PROBLEM DETAILS: The response should be a precise copy of every entry.

DATASET EXTRACT:
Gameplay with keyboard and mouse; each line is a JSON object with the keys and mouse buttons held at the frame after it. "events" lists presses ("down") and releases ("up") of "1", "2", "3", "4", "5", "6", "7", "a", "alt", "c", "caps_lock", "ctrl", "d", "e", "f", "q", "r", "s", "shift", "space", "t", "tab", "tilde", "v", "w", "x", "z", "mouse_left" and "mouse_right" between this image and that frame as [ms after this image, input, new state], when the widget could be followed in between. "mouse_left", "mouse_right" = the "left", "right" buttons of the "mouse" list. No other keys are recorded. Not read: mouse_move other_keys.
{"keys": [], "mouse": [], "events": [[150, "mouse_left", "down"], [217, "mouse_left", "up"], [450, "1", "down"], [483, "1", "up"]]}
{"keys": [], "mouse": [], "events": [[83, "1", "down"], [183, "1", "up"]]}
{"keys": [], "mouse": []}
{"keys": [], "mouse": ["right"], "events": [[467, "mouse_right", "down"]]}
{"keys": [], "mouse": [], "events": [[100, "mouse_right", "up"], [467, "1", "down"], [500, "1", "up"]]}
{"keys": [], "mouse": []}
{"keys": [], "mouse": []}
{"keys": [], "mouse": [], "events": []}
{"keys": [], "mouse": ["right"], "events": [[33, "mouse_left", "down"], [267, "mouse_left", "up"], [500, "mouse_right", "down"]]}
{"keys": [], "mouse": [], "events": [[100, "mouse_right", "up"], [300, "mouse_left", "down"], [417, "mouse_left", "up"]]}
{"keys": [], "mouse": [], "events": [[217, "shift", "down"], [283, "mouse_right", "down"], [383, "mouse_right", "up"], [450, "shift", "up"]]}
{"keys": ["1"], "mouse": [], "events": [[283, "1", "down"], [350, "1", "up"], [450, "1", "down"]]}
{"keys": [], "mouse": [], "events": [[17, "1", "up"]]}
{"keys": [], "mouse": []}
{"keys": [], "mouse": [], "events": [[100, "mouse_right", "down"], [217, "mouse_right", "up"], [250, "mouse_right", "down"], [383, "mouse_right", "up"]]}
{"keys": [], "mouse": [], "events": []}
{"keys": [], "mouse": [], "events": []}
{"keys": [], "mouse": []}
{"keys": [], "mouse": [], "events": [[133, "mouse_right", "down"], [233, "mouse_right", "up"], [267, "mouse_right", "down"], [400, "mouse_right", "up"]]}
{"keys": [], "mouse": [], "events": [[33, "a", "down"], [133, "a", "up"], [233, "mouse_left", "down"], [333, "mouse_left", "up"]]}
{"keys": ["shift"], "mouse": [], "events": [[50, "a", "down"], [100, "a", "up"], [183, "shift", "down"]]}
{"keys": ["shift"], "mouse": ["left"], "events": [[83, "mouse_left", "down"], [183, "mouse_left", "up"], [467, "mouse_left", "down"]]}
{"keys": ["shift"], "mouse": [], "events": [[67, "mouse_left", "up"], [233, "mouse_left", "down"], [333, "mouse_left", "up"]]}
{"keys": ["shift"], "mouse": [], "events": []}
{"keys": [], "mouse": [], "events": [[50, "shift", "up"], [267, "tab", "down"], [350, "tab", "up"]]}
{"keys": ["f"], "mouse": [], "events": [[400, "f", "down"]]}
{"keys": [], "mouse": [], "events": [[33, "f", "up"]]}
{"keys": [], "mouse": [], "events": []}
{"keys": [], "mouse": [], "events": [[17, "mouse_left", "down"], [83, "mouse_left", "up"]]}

OUTPUT OF THE TASK:
Gameplay with keyboard and mouse; each line is a JSON object with the keys and mouse buttons held at the frame after it. "events" lists presses ("down") and releases ("up") of "1", "2", "3", "4", "5", "6", "7", "a", "alt", "c", "caps_lock", "ctrl", "d", "e", "f", "q", "r", "s", "shift", "space", "t", "tab", "tilde", "v", "w", "x", "z", "mouse_left" and "mouse_right" between this image and that frame as [ms after this image, input, new state], when the widget could be followed in between. "mouse_left", "mouse_right" = the "left", "right" buttons of the "mouse" list. No other keys are recorded. Not read: mouse_move other_keys.
{"keys": [], "mouse": [], "events": [[150, "mouse_left", "down"], [217, "mouse_left", "up"], [450, "1", "down"], [483, "1", "up"]]}
{"keys": [], "mouse": [], "events": [[83, "1", "down"], [183, "1", "up"]]}
{"keys": [], "mouse": []}
{"keys": [], "mouse": ["right"], "events": [[467, "mouse_right", "down"]]}
{"keys": [], "mouse": [], "events": [[100, "mouse_right", "up"], [467, "1", "down"], [500, "1", "up"]]}
{"keys": [], "mouse": []}
{"keys": [], "mouse": []}
{"keys": [], "mouse": [], "events": []}
{"keys": [], "mouse": ["right"], "events": [[33, "mouse_left", "down"], [267, "mouse_left", "up"], [500, "mouse_right", "down"]]}
{"keys": [], "mouse": [], "events": [[100, "mouse_right", "up"], [300, "mouse_left", "down"], [417, "mouse_left", "up"]]}
{"keys": [], "mouse": [], "events": [[217, "shift", "down"], [283, "mouse_right", "down"], [383, "mouse_right", "up"], [450, "shift", "up"]]}
{"keys": ["1"], "mouse": [], "events": [[283, "1", "down"], [350, "1", "up"], [450, "1", "down"]]}
{"keys": [], "mouse": [], "events": [[17, "1", "up"]]}
{"keys": [], "mouse": []}
{"keys": [], "mouse": [], "events": [[100, "mouse_right", "down"], [217, "mouse_right", "up"], [250, "mouse_right", "down"], [383, "mouse_right", "up"]]}
{"keys": [], "mouse": [], "events": []}
{"keys": [], "mouse": [], "events": []}
{"keys": [], "mouse": []}
{"keys": [], "mouse": [], "events": [[133, "mouse_right", "down"], [233, "mouse_right", "up"], [267, "mouse_right", "down"], [400, "mouse_right", "up"]]}
{"keys": [], "mouse": [], "events": [[33, "a", "down"], [133, "a", "up"], [233, "mouse_left", "down"], [333, "mouse_left", "up"]]}
{"keys": ["shift"], "mouse": [], "events": [[50, "a", "down"], [100, "a", "up"], [183, "shift", "down"]]}
{"keys": ["shift"], "mouse": ["left"], "events": [[83, "mouse_left", "down"], [183, "mouse_left", "up"], [467, "mouse_left", "down"]]}
{"keys": ["shift"], "mouse": [], "events": [[67, "mouse_left", "up"], [233, "mouse_left", "down"], [333, "mouse_left", "up"]]}
{"keys": ["shift"], "mouse": [], "events": []}
{"keys": [], "mouse": [], "events": [[50, "shift", "up"], [267, "tab", "down"], [350, "tab", "up"]]}
{"keys": ["f"], "mouse": [], "events": [[400, "f", "down"]]}
{"keys": [], "mouse": [], "events": [[33, "f", "up"]]}
{"keys": [], "mouse": [], "events": []}
{"keys": [], "mouse": [], "events": [[17, "mouse_left", "down"], [83, "mouse_left", "up"]]}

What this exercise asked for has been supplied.